Siamo abituati a pensarla in orizzontale: che sia all'aperto o al chiuso delle serre, l'agricoltura è tradizionalmente e per lo più orizzontale. Eppure, già da qualche tempo, esiste un'alternativa verticale che fa parlare di sé. In realtà esistono più alternative di agricoltura verticale, riassume oggi un articolo su Nature Food dedicato al tema, ma il concetto di base si riferisce a quei metodi di coltivazione multi-livello, a più strati, che possono essere fatti al chiuso cercando di sfruttare lo spazio in verticale appunto, e in condizioni fisiche e nutritive controllate, spiegano gli autori. Ed è una definizione che già racchiude in sé tutte le potenzialità ma che forse nasconde i limiti dell'agricoltura verticale, vero tema centrale della review. In un mondo messo in crisi dal clima che cambia e dalla popolazione che cresce, ci si chiede, che spazio c'è per l'agricoltura verticale? Come dovrebbe essere per rappresentare davvero un aiuto?
Prima di tutto, scrivono i ricercatori, intendiamoci bene su agricoltura verticale. Di modelli verticali ne esistono diversi, così come di alloggi: container, magazzini, semplici edifici, che in genere occupano poco spazio (inteso come area), non fanno utilizzo di radiazione solare diretta (ma potrebbero in alcuni casi), e prevedono la coltivazione prodotti freschi su più livelli. E con modalità diverse, tanto con sistemi idroponici (senza terreno, al più con matrici inerti, con nutrienti somministrati in soluzioni liquide), che aeroponici (con radici libere, all'aria, che vengono spruzzate con soluzioni ricche di nutrienti), e variazioni sul tema.
Questo tipo di agricoltura, scrivono Sander van Delden della Wageningen University e colleghi, esperti del tema, ha indubbiamente diversi vantaggi. Alcuni più intuitivi di altri.
Punto primo: l'agricoltura verticale può sfruttare edifici e strutture diverse (potenzialmente anche da riqualificare) a livello urbano, favorendo la produzione e il consumo di cibi locali. Secondo: come sistema chiuso permette di poter controllare in maniera molto mirata valori di umidità, radiazione (per lo più artificiale), temperatura, anidride carbonica, e di poter in questo modo – scrivono gli esperti – consentire un maggior controllo anche sulla produttività e qualità dei prodotti (più prevedibile e gestibile). La possibilità di poter controllare tutti questi parametri in maniera anche automatica significa anche poter contare su sistemi robotici e autoregolanti, grazie all'aiuto di sensori e sistemi di intelligenza artificiale, così da ridurre la forza lavoro impiegata.

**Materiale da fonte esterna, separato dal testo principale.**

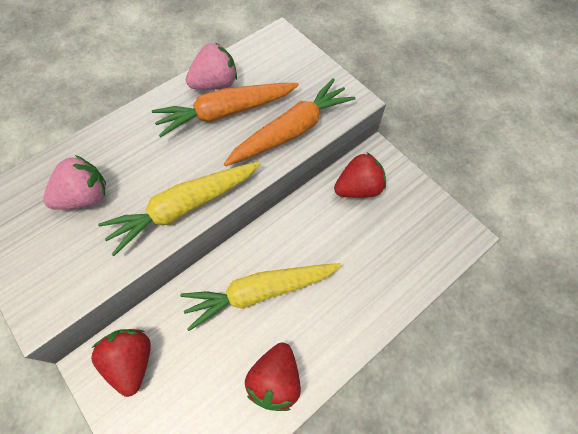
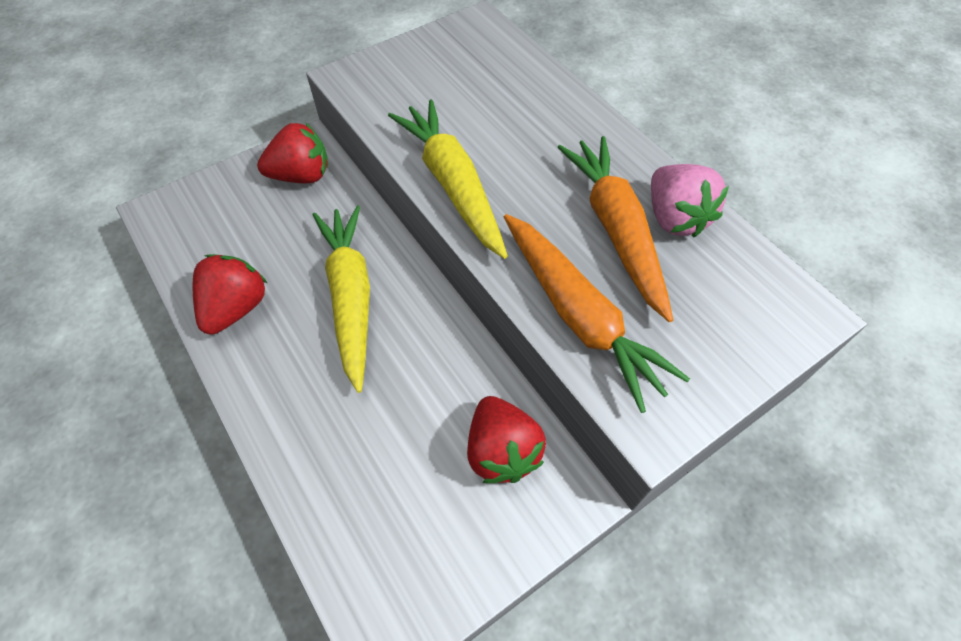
camera: 95 degrees right, 5 degrees down
pink strawberry [43,155,106,210] -> none
red strawberry [245,343,301,411] -> red strawberry turned 90 degrees clockwise [193,254,268,335]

Inoltre l'agricoltura verticale consente la produzione di colture ad alta densità, senza sfruttamento di suolo e a ridotto utilizzo di pesticidi e di acqua. Alcuni di questi vantaggi valgono anche per alcune serre hi-tech, continuano gli autori, ma solo in parte. L'agricoltura verticale, spiega Van Delden, “è una soluzione per la produzione locale di alta qualità di frutta e verdura fresche, vicino alle aree urbane. Può essere fatta ovunque, a prescindere dal clima e tipo di suolo”. Ma non è tutto oro quel che luccica e se sulla carta l'agricoltura verticale presenta diversi vantaggi, nella pratica c'è più di un ma e diversi sono gli interrogativi aperti.
I punti critici riguardano diversi aspetti. In primis: non tutto può essere prodotto in questo modo. Anzi: al momento le produzioni sono piuttosto limitate e per lo più in fase di ricerca. Ma realisticamente potrebbero crescere sugli scaffali prodotti freschi, come alcuni frutti e ortaggi, mentre più difficile è senza dubbio pensare di coltivare così i cereali, ammette Leo Marcelis, tra gli esperti che firmano il paper, che non nasconde il vero problema dell'agricoltura verticale: consumi elettrici e investimenti, anche difficili da stimare, vista la scarsa letteratura in materia, notano gli autori che si limitano a tracciare possibili strategie di intervento. Puntare su fonti di energie rinnovabili, led sempre più efficienti, ma soprattutto ottimizzare l'utilizzo della luce.
Come? Per esempio mirando a ridurre il più possibile le perdite di luce, aumentando quella intercettata dalle colture, tanto con accorgimenti sul posizionamento e sui riflessi delle fonti luminose, che sull'architettura delle piante stesse, scrivono gli autori. Anche la disposizione delle foglie infatti conta, e può essere regolata grazie alla ricerca, sia a livello di sviluppo di nuove varietà che di tecniche di coltura.